(What the task requires) Print the math teacher's advice for parents, shown below, in full and word for word.

(Excerpt)
=======
A math teacher’s advice for parents.

On a podcast last year, a lovely chap named Eric asked me what advice I have for parents.

I always stumble over that question. Advice requires specifics. What’s your kid into? What excites, bores, and terrifies them? Who are their heroes, best friends, and aspirational Disney characters? What math have they enjoyed, hated, and regarded with cold indifference? I need to know all that (and more) before I have any definite idea how to help.

But I do have advice of a sort.

To thrive in math, you need the know-how. Solving systems of equations. Writing geometric proofs. Manipulating spreadsheet formulas. All of the understandings and abilities that allow you to solve mathematical problems.

But you also need the want-to. Mathematics needs to satisfy a desire, a curiosity, an impulse. You have to experience mathematical work with a kind of satisfaction, as something more than demands and drudgery.

So where’s your kid at right now? Are they brimming with energy and excitement? Well, then buy a book of puzzles. Have them dive into deep problem solving. Get them going on Beast Academy. Anyone with enough want-to is ready to build the know-how.

But more often I see the other combination: precocious skills, without much intrinsic love for the subject. Such a kid may love math, in the sense that they love being good at it, but that’s a fragile love. The moment the success dries up, the love will too.

What to do with such a kid?

Try to build some joy. Watch Numberphile. Play sudoku. Read brilliant stick-figure-illustrated books (Randall Munroe’s, obviously). Find experiences of math that will develop an affinity for the subject itself, a joy that’s more robust, a want-to that goes beyond mere pride in their know-how.

Eric also asked me what turns kids off of mathematics, and this is what I told him:

It comes back to the weird tournament atmosphere that we’ve set up…. You have 25 students all about the same age. For bureaucratic reasons, it’s more efficient to put them all in one classroom, with one teacher teaching them the same thing…. So you get students who could be wonderful mathematicians but who instead feel like, “Eh, it’s not my subject. I’m not one of ‘the math kids’….”
=======
(Data block)

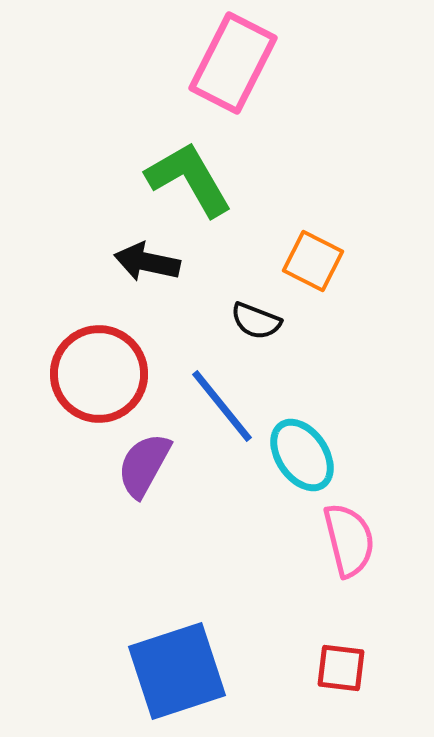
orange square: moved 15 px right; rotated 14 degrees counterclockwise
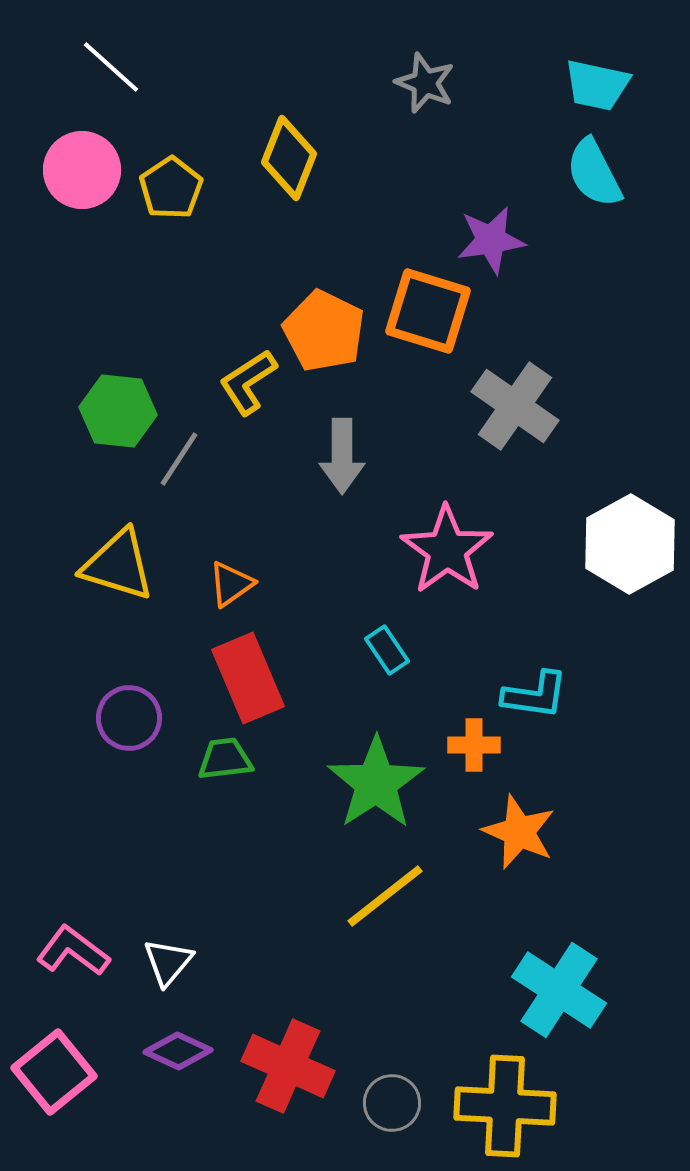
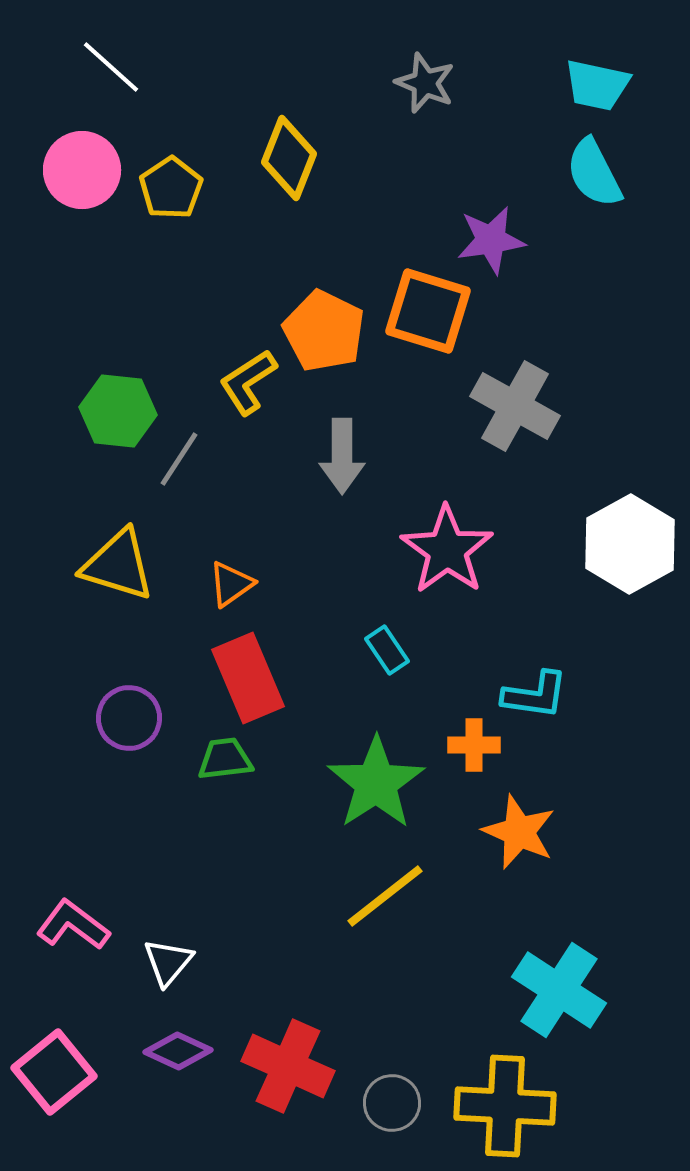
gray cross: rotated 6 degrees counterclockwise
pink L-shape: moved 26 px up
=======
(Solution to this problem)
A math teacher’s advice for parents.

On a podcast last year, a lovely chap named Eric asked me what advice I have for parents.

I always stumble over that question. Advice requires specifics. What’s your kid into? What excites, bores, and terrifies them? Who are their heroes, best friends, and aspirational Disney characters? What math have they enjoyed, hated, and regarded with cold indifference? I need to know all that (and more) before I have any definite idea how to help.

But I do have advice of a sort.

To thrive in math, you need the know-how. Solving systems of equations. Writing geometric proofs. Manipulating spreadsheet formulas. All of the understandings and abilities that allow you to solve mathematical problems.

But you also need the want-to. Mathematics needs to satisfy a desire, a curiosity, an impulse. You have to experience mathematical work with a kind of satisfaction, as something more than demands and drudgery.

So where’s your kid at right now? Are they brimming with energy and excitement? Well, then buy a book of puzzles. Have them dive into deep problem solving. Get them going on Beast Academy. Anyone with enough want-to is ready to build the know-how.

But more often I see the other combination: precocious skills, without much intrinsic love for the subject. Such a kid may love math, in the sense that they love being good at it, but that’s a fragile love. The moment the success dries up, the love will too.

What to do with such a kid?

Try to build some joy. Watch Numberphile. Play sudoku. Read brilliant stick-figure-illustrated books (Randall Munroe’s, obviously). Find experiences of math that will develop an affinity for the subject itself, a joy that’s more robust, a want-to that goes beyond mere pride in their know-how.

Eric also asked me what turns kids off of mathematics, and this is what I told him:

It comes back to the weird tournament atmosphere that we’ve set up…. You have 25 students all about the same age. For bureaucratic reasons, it’s more efficient to put them all in one classroom, with one teacher teaching them the same thing…. So you get students who could be wonderful mathematicians but who instead feel like, “Eh, it’s not my subject. I’m not one of ‘the math kids’….”